TASK => Look through the records below for the word "para". Report how many lines have it, and only that number.

EXCERPTED RECORDS =>
┌──

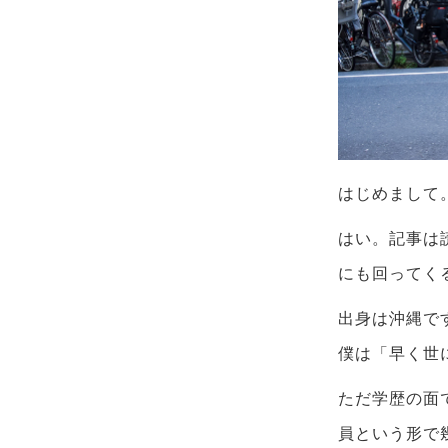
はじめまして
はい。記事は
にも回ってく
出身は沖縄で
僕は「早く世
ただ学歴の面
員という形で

└──
┌──

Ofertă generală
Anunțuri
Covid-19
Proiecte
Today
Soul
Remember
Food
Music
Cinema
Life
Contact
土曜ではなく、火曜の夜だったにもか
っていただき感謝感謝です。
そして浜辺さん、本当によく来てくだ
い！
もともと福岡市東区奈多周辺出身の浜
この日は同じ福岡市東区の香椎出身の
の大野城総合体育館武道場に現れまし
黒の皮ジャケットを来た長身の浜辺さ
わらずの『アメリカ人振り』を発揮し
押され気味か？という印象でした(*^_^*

└──
┌──

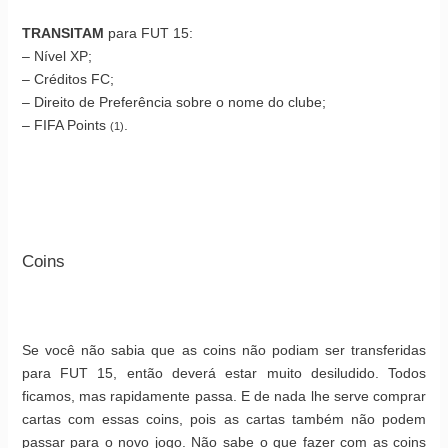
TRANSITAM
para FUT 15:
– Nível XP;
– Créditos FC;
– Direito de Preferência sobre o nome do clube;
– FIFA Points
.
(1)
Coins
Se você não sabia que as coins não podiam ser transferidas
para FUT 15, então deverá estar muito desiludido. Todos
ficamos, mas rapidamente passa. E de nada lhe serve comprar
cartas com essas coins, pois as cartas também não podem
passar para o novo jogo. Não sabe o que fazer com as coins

└──

WORKED SOLUTION => 3